ISAAC DARKIN, ALIAS DUMAS
Isaac Darkin was the son of a cork-cutter in Eastcheap, and was born about 1740; too late to appear in the stirring pages of Alexander Smith or Charles Johnson, in which he would have made, we may be sure, an admired figure. All those who knew him, on the road or in the domestic circle, agreed that he was a handsome fellow; and travellers, in particular, noticed his taking ways. These were first displayed in 1758, when he robbed Captain Cockburn near Chelmsford. No less taking, in their own especial way, were the police of the neighbourhood in that time, for they speedily apprehended Isaac, and lodged him in Springfield gaol. He was duly arraigned at the next assizes, and no fewer than eight indictments were then preferred against him. He pleaded guilty to the robbing of Captain Cockburn, but not guilty on the other counts; and was, after a patient trial, found guilty on the first and acquitted on the others. He was then sentenced to death, but was eventually respited on account of his youth, and finally pardoned on condition that he enlisted in the 48th Regiment of foot, then serving in the West Indies, at Antigua. Drafted with others aboard a ship lying in the lower reaches of the Thames, presently to set sail for that distant shore, he effected his escape, almost at the moment of up-anchor, by dint of bribing the captain of a merchant vessel lying alongside, to whom he promised so much as a hundred pounds to help him out. He was smuggled aboard the merchantman, and so cunningly disguised that when a search-party, suspecting his whereabouts, boarded the ship, and searched it, even to the hold, they did not recognise him in a particularly rough and dirty sailor who was swearing nautical oaths among the ship's company on deck. So the transport-vessel sailed without him, and he, assuming the name of Dumas, rioted all through the West of England, robbing wealthy travellers and gaily spending his takings on what he loved best: fine clothes and fine ladies. He was so attentive to business that he speedily made a name for himself, the name of a daring votary of the high toby. This reputation rendered it politic on his part to enlist in the Navy, so that in case of being arrested for highway robbery, he could prove himself to have a respectable occupation, that would help to discredit the charge of being a highwayman.
He soon became a valued recruit, and was promoted to midshipman; and it is quite likely that if he had been sent on active service he would have distinguished himself in a more reputable career than that in which he was so soon to die. But his duties kept him for considerable periods in port, and he seems to have had ample leave from them; for we find him hovering near Bath and gaily robbing the wealthy real or imagined invalids going to, or returning from, the waters.

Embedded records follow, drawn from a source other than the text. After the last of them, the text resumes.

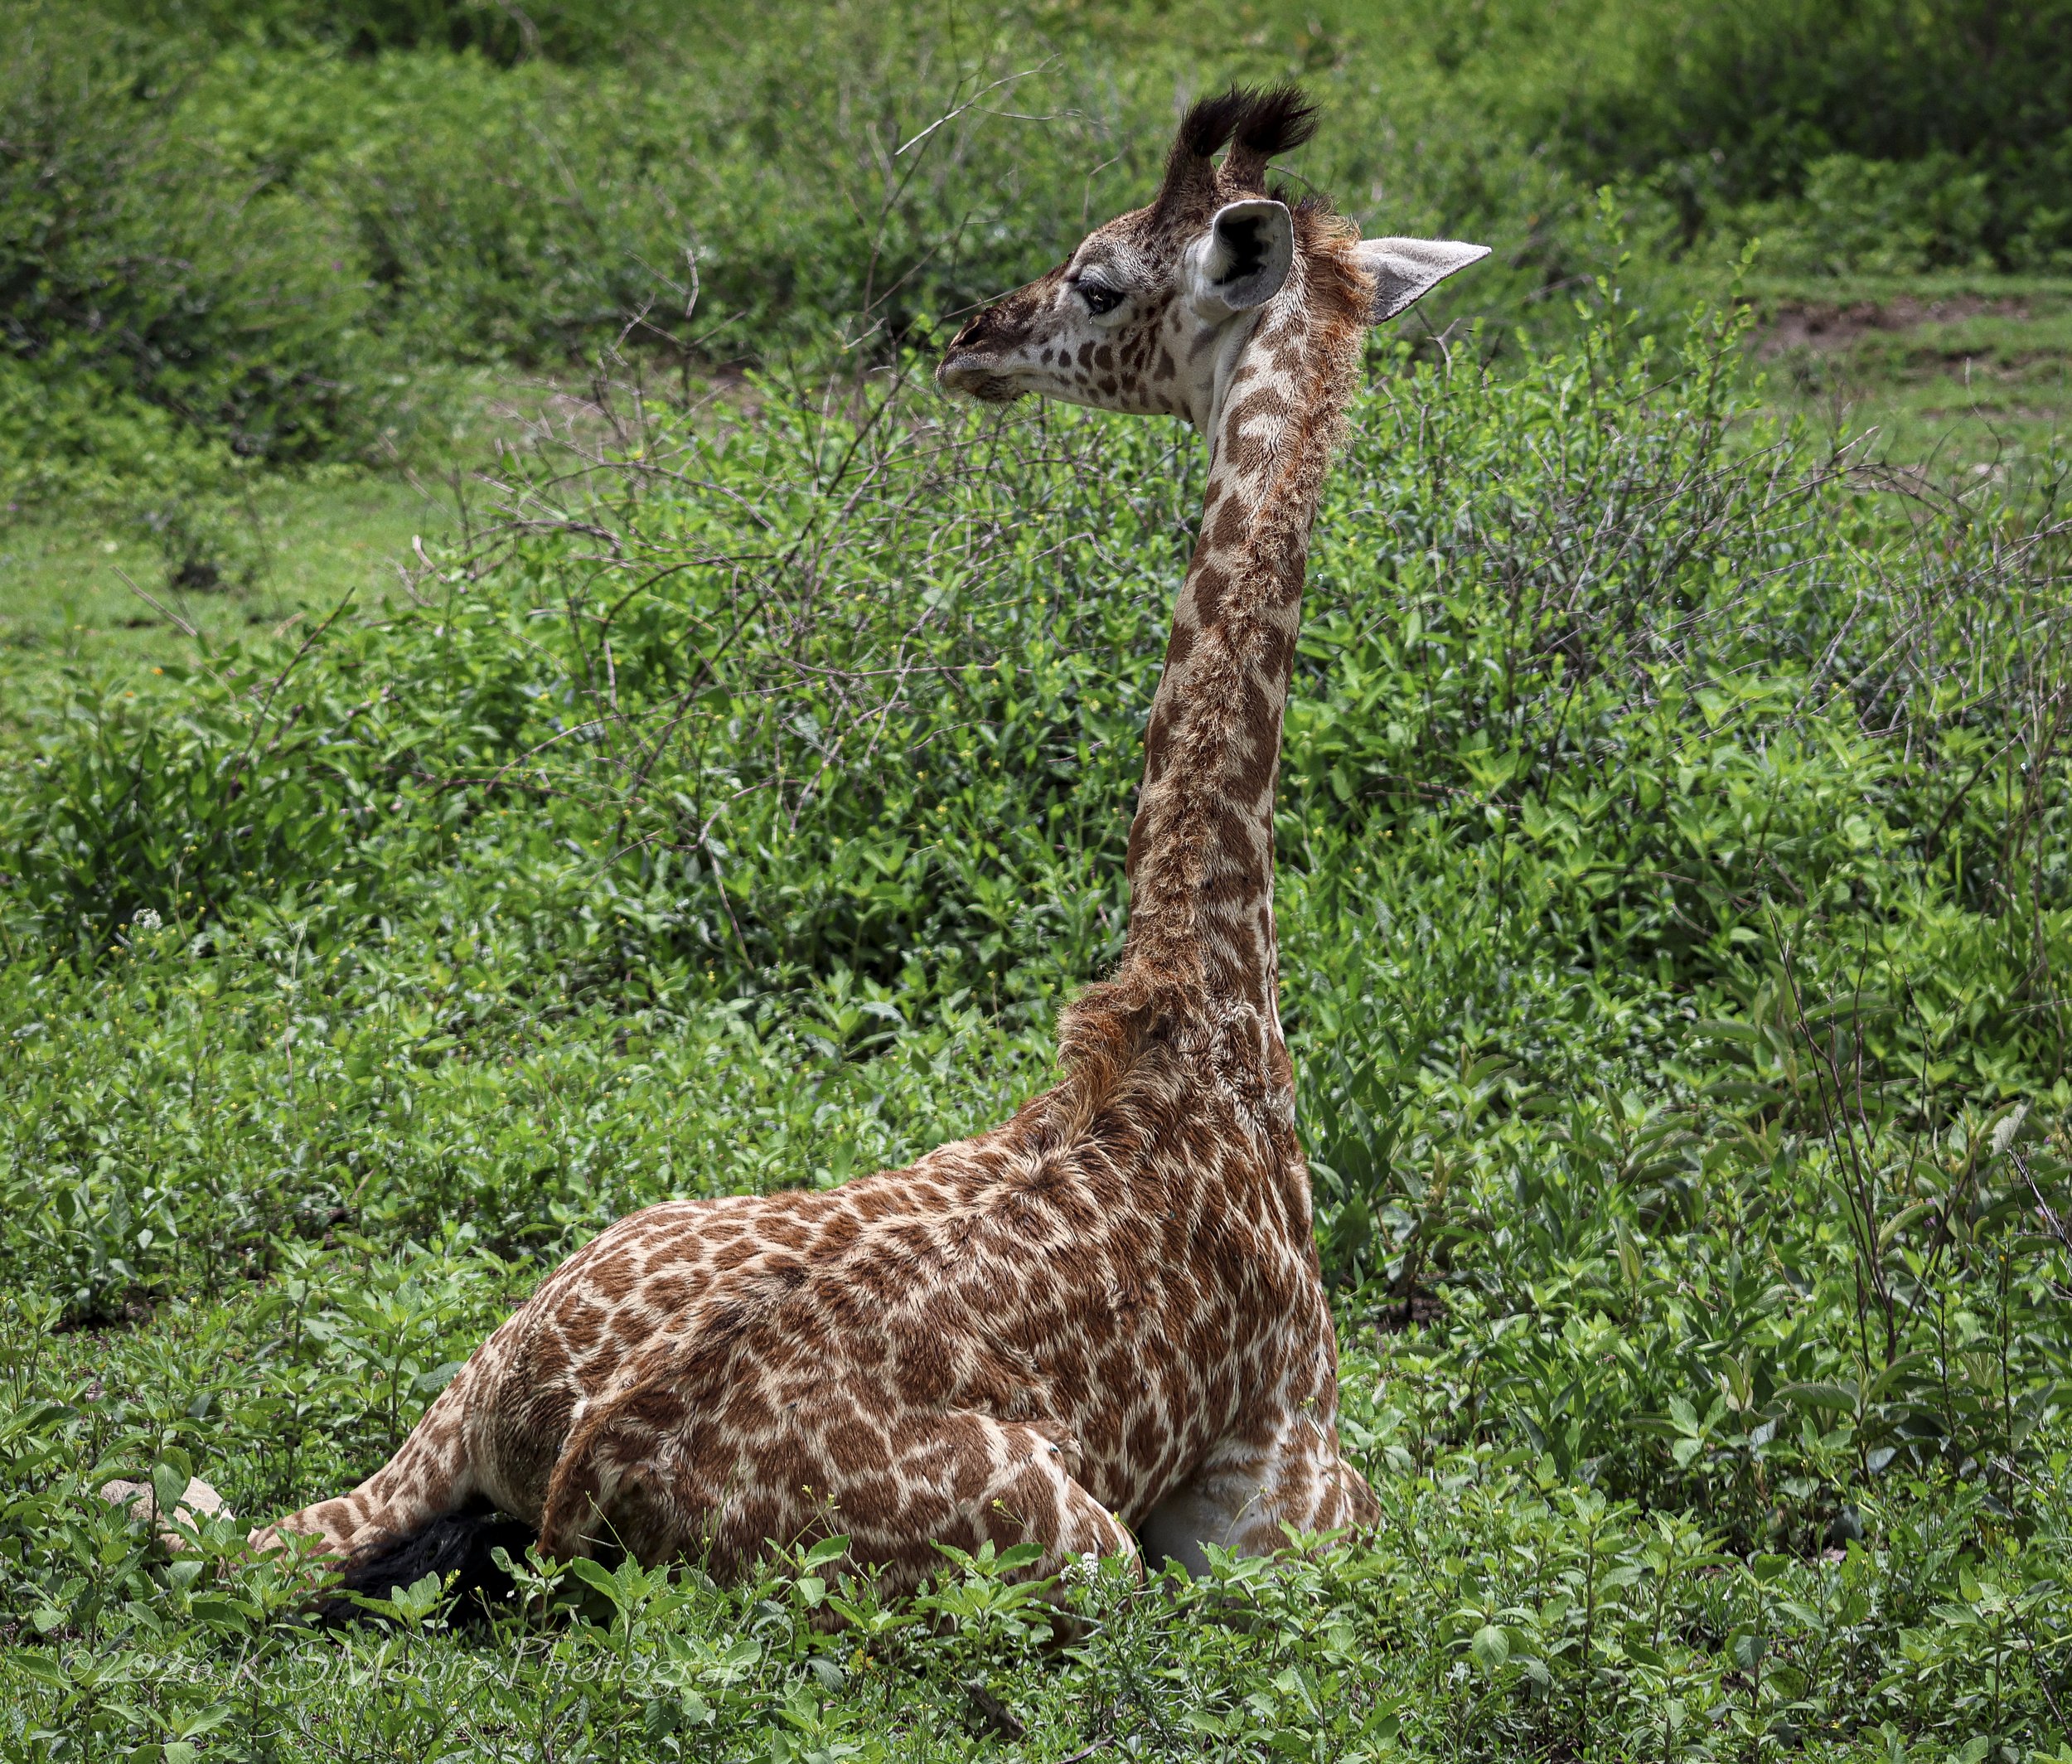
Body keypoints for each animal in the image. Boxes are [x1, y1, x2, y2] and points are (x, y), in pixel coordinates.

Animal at [246, 86, 1487, 1601]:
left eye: (1097, 280)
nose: (971, 335)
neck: (1207, 1012)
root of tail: (562, 1442)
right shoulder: (1289, 1496)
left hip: (527, 1325)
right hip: (1081, 1549)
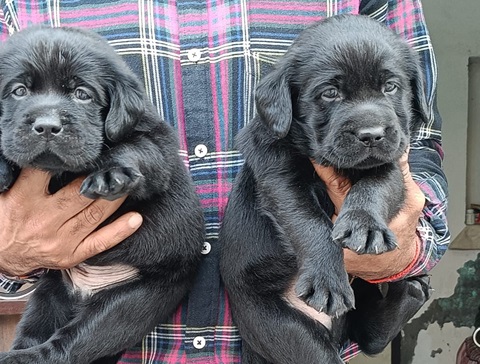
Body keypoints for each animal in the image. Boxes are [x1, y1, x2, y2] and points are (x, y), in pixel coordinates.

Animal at [0, 26, 204, 364]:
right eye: (18, 91)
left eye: (83, 94)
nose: (47, 126)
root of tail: (85, 291)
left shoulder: (157, 143)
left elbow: (134, 148)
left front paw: (109, 173)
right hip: (48, 293)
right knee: (34, 329)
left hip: (128, 304)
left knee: (69, 345)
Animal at [221, 14, 432, 364]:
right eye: (330, 93)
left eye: (390, 87)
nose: (372, 134)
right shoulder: (277, 171)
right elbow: (306, 219)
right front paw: (326, 281)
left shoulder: (393, 162)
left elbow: (377, 185)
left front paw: (364, 225)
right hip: (276, 324)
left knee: (370, 336)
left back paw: (410, 290)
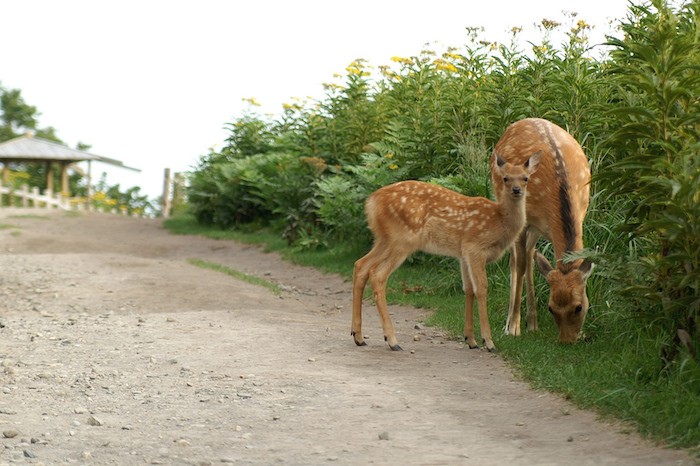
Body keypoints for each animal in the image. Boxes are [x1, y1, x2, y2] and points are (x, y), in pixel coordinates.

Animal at [356, 151, 540, 352]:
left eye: (526, 178)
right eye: (505, 178)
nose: (516, 190)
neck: (499, 221)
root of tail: (371, 202)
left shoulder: (463, 254)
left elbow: (468, 289)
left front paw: (471, 340)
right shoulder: (475, 247)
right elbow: (482, 289)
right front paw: (488, 342)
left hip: (383, 239)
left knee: (361, 265)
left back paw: (358, 336)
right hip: (402, 239)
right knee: (378, 274)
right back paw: (392, 340)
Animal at [490, 116, 592, 342]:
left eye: (579, 307)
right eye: (551, 308)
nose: (567, 341)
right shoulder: (524, 220)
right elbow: (518, 266)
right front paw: (513, 328)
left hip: (536, 229)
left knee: (530, 255)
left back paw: (533, 323)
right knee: (516, 260)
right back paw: (513, 322)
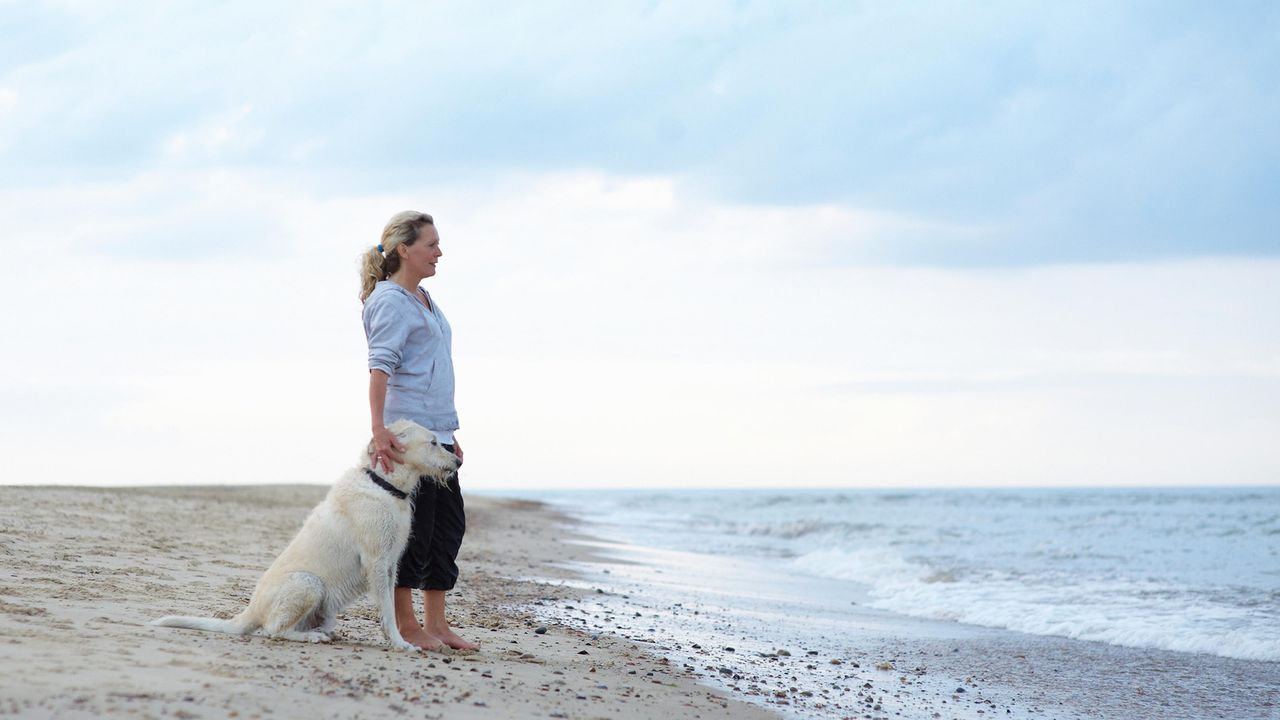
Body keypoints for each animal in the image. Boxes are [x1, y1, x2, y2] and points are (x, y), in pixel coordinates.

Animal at [151, 417, 460, 648]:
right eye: (433, 442)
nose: (458, 462)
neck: (382, 484)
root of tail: (250, 610)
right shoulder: (377, 562)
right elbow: (388, 610)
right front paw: (400, 642)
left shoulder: (391, 563)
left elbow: (392, 605)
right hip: (309, 583)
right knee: (273, 629)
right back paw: (311, 637)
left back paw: (323, 632)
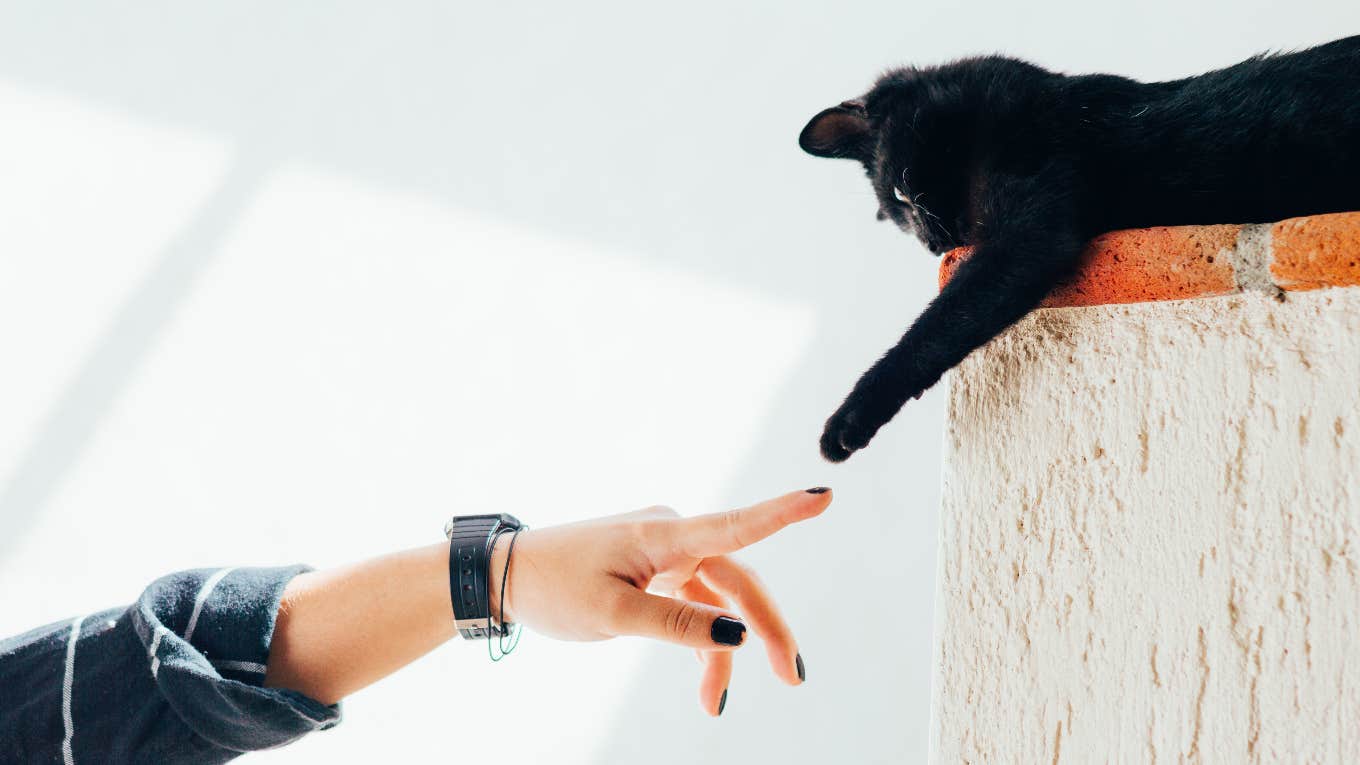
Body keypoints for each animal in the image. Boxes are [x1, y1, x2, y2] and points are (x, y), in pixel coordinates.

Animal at [794, 35, 1360, 457]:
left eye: (903, 195)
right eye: (897, 216)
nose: (936, 245)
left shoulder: (1027, 233)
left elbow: (936, 327)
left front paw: (848, 419)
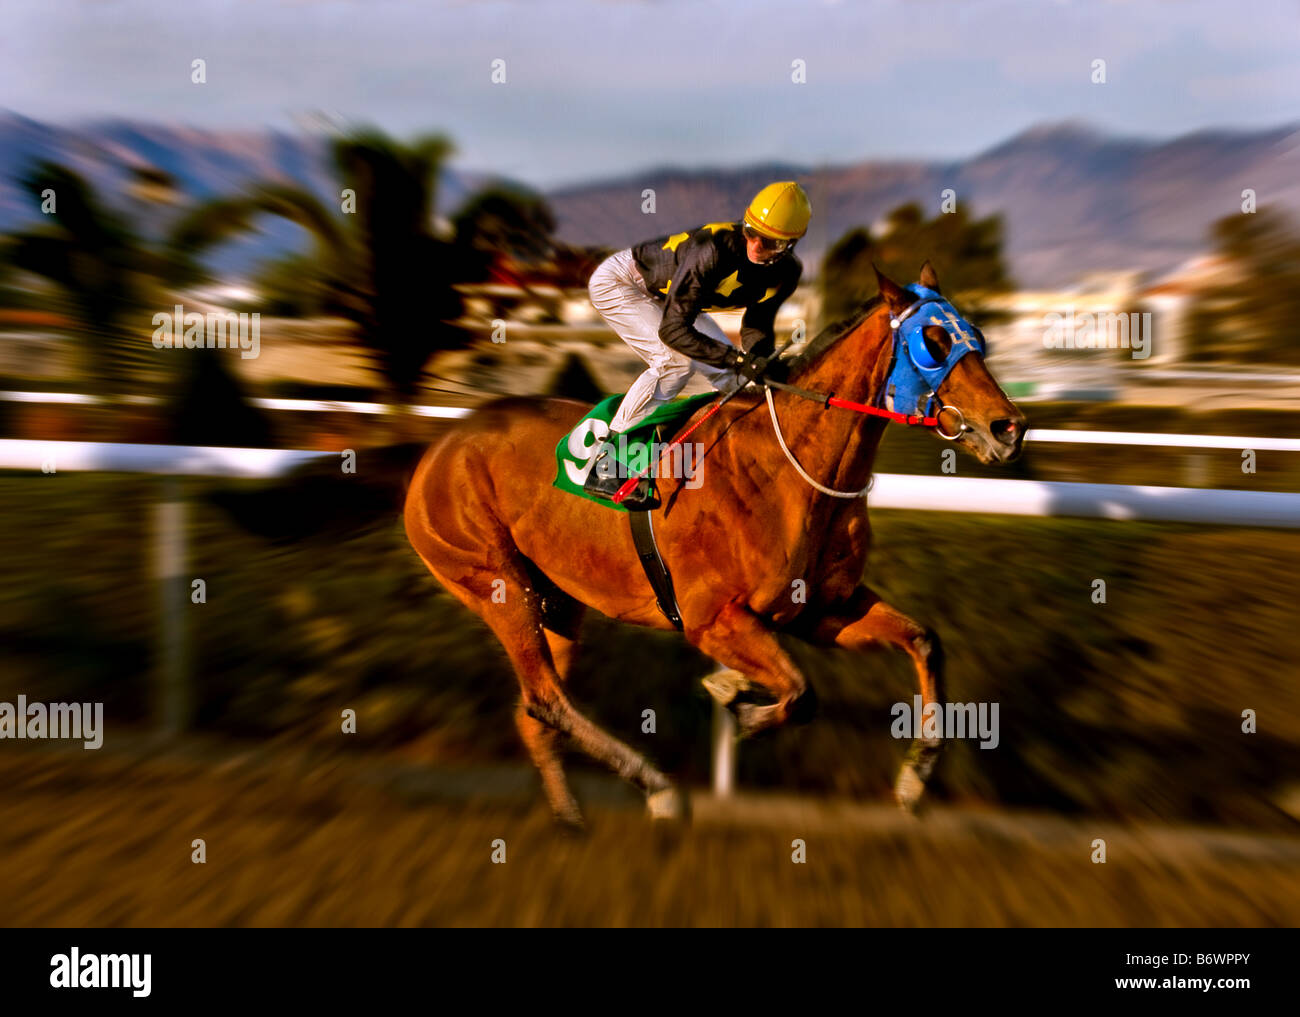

On the evening of June 22nd, 1760, he fell in with Lord Percival, travelling by post-chaise over Clarken Down, near Bath, and robbed him of twelve, thirteen, or fourteen guineas—my lord could not positively swear to the exact amount. He then made off in the gathering twilight, and galloped across country, to Salisbury Plain and the little village of Upavon, where he was arrested in a rustic alehouse, and sent thence to Salisbury gaol. At his trial he indignantly denied being a highwayman, or that he was an Englishman. He declared his name was Dumas, that he had lately come from Guadaloupe, where he had taken a part in the late military operations; and said that the so-styled "suspicious behaviour" and damaging admissions he was charged with, when arrested at the inn, were merely the perplexities of a foreigner, when suddenly confronted by hostile strangers.